Die bewusste Zufälligkeit

Darüber musste ich im Kunstunterricht ein Referat halten. Obwohl mir der Kunstunterricht recht viel Spaß machte und ich dort immer ganz gut Erfolg hatte, gelang mir dieses Referat nur mittelmäßig. Mich interessierte damals der praktisch-bildende Bereich des Kunstunterrichts mehr als theoretische Betrachtungen und reden über Kunst. Das Thema hat mich jedoch seinerzeit angefixt und die bewusste Zufälligkeit spielt immer mal wieder eine Rolle bei mir.

Vorgestern hatte ich die Aufgabe, in alter Kanzleischrift ein fiktives, historisches Dokument zu erstellen. Also ein passendes Schreibgerät gesucht und bis die Tinte richtig fließt, muss natürlich etwas probiert werden. Sie kennen das bestimmt von ihrem Füllfederhalter. Bis er richtig schreibt, dauert es etwas. Wenn man die Tinte schnell in die Spitze treiben will, nimmt man den Stift und macht eine ruckartige, von sich weg weisende Handbewegung. Die Schreibflüssigkeit bewegt sich so schnell zentrifugal Richtung Feder. Damit man nicht in die Gegend kleckst, wickelt man zuvor gewöhnlich ein Papiertaschentuch oder einen alten Lappen um die Feder.
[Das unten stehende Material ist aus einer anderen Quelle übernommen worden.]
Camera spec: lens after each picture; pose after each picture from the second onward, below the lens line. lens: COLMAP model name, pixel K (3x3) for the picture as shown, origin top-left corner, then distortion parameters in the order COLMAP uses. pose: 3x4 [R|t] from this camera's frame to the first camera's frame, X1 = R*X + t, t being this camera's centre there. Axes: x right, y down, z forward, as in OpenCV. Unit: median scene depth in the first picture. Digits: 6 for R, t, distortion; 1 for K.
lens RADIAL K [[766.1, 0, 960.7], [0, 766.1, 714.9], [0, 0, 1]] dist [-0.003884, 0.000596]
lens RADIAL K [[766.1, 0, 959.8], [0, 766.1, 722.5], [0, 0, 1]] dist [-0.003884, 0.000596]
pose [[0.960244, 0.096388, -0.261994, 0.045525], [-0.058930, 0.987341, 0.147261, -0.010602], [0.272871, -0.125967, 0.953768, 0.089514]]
Letzteres hatte ich vorgestern nicht zur Hand, und nahm statt dessen einfach ein Blatt Papier. Mit ruckartiger trieb die Tinte zur Feder – und kleckste freilich auch ins Papier. Ein schneller Vorgang. Die Tinte floss gut, und ich konnte loslegen. Dem Blatt Papier, das ich um die Spitze gewickelt hatte, schenkte ich keine Beachtung und legte es zerknüllt in den Altpapierkasten. Der besseren Ordnung wegen – geknülltes Papier trägt ziemlich auf und macht sich in der Rundablage nicht gut – faltete ich es vorhin auseinander und glättete es. Ein filigran-skurriles Geflecht aus Rinnsalen und Klecksen sprang mir ins Auge. Da war sie wieder, die Zufälligkeit. Zu schade, dieses wegzuwerfen. Also gescannt, etwas nachbearbeitet, in ein Format gebracht. Digitaler Rahmen drum. Die Zufälligkeit der Tinten-Rinnsale, bewusst arrangiert und in Szene gesetzt. Mindestens ein individuelles Bild für’s Blog und für Facebook ergibt es doch.

Freilich, wem es Symmetrien angetan haben, kann auch nach Rohrschach klecksen und knicken und zu tieferen Erkenntnissen kommen – oder einfach am nächsten Silvester Blei gießen.